My-world-through-lens

*How It came to be:

Typically, a lens is used to focus the light reflected or emitted from objects into a real image on the light-sensitive surface inside a camera during a timed exposure. With an electronic image sensor, this produces an electrical charge at each pixel, which is electronically processed and stored in a digital image file for subsequent display or processing. The result with photographic emulsion is an invisible latent image, which is later chemically "developed" into a visible image, either negative or positive depending on the purpose of the photographic material and the method of processing. A negative image on film is traditionally used to photographically create a positive image on a paper base, known as a print, either by using an enlarger or by contact printing.

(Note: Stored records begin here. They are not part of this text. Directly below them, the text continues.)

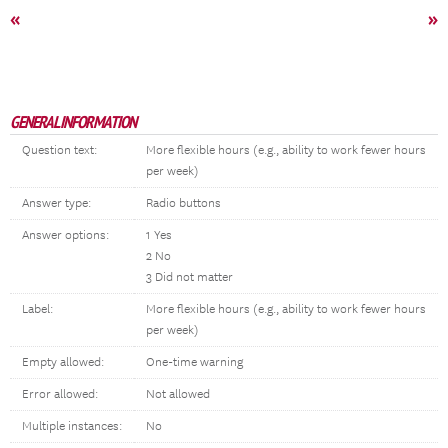
«
»
GENERAL INFORMATION
Question text:
More flexible hours (e.g., ability to work fewer hours
per week)
Answer type:
Radio buttons
Answer options:
1 Yes
2 No
3 Did not matter
Label:
More flexible hours (e.g., ability to work fewer hours
per week)
Empty allowed:
One-time warning
Error allowed:
Not allowed
Multiple instances:
No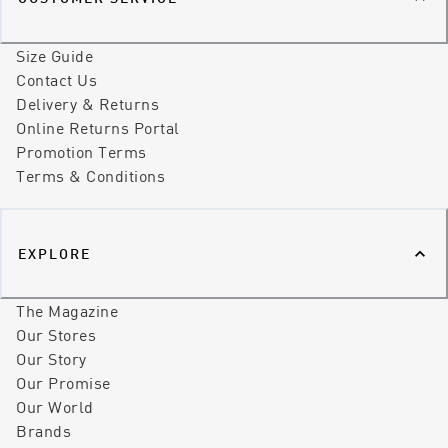
Size Guide
Contact Us
Delivery & Returns
Online Returns Portal
Promotion Terms
Terms & Conditions
EXPLORE
The Magazine
Our Stores
Our Story
Our Promise
Our World
Brands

Born 1765, French inventor Nicéphore Niépce was fascinated by lithography but unskilled at drawing. He sought a way to collect images from nature. In 1826-27, he captured the view from his workroom window using light-sensitive chemicals on a piece of metal. This was the first permanent photograph. Niépce kept his process a secret until 1829, when he partnered with Louis-Jacques-Mandé Daguerre.

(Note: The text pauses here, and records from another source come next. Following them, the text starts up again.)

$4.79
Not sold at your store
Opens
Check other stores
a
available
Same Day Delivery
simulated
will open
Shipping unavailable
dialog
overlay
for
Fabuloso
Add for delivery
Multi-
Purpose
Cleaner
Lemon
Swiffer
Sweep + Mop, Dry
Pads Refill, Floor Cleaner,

A short history of photos!

More information on Nicephore Niepce!

*History of the camera:

The earliest extant written record of the camera obscura is to be found in the writings of Mozi (470 to 390 BCE), a Chinese philosopher and the founder of Mohism. Mozi correctly asserted that the image in a camera obscura is flipped upside down because light travels in straight lines from its source. His disciples developed this into a minor theory of optics. A camera obscura which is Latin for "dark chamber" is an optical device that led to photography and the photographic camera. The device consists of a box or room with a hole in one side. Light from an external scene passes through the hole and strikes a surface inside, where it is reproduced, rotated 180 degrees (thus upside-down), but with color and perspective preserved. The image can be projected onto paper, and can then be traced to produce a highly accurate representation. The largest camera obscura in the world is on Constitution Hill in Aberystwyth, Wales. Using mirrors, as in an 18th-century overhead version, it is possible to project a right-side-up image. Another more portable type is a box with an angled mirror projecting onto tracing paper placed on the glass top, the image being upright as viewed from the back.